Directions for this task
Transcribe the entries below exactly, starting with the line that has "left elbow: (228, 90)" and stopping after the line that has "left hip: (223, 379)"; no pictures belong in the copy.

Material to process
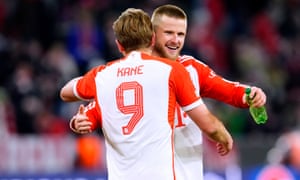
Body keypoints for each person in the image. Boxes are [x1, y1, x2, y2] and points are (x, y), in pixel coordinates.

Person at [69, 4, 267, 180]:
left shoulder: (191, 68)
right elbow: (101, 107)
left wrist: (251, 94)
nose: (176, 40)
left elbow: (228, 90)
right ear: (152, 36)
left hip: (188, 171)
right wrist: (83, 119)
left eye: (181, 34)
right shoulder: (135, 72)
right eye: (169, 33)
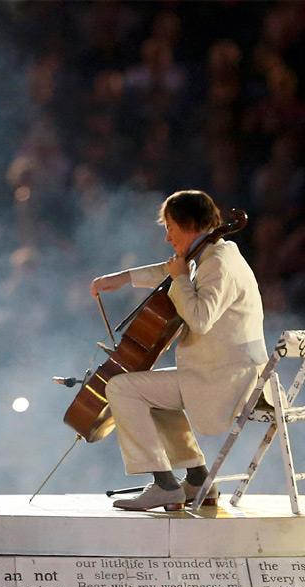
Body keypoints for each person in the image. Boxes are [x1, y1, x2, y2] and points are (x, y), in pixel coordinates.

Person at [89, 190, 268, 511]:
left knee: (121, 388)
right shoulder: (214, 255)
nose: (167, 237)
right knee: (147, 392)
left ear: (190, 224)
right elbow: (172, 270)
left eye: (170, 227)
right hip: (220, 372)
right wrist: (123, 278)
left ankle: (164, 485)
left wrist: (181, 279)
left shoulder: (218, 264)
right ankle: (197, 479)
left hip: (223, 379)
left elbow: (199, 318)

Exercise answer
left elbow: (228, 90)
right ear: (152, 36)
left hip: (188, 171)
right wrist: (83, 119)
left eye: (181, 34)
right shoulder: (135, 72)
right eye: (169, 33)
Body keypoints for each person in the image. Boxes are [x1, y1, x2, y2] and points are (x, y), in pixel coordinates.

Person at [89, 190, 268, 511]:
left knee: (121, 388)
right shoulder: (214, 255)
nose: (167, 237)
right knee: (147, 392)
left ear: (190, 224)
right elbow: (172, 270)
left eye: (170, 227)
right hip: (220, 372)
right wrist: (123, 278)
left ankle: (164, 485)
left wrist: (181, 279)
left shoulder: (218, 264)
right ankle: (197, 479)
left hip: (223, 379)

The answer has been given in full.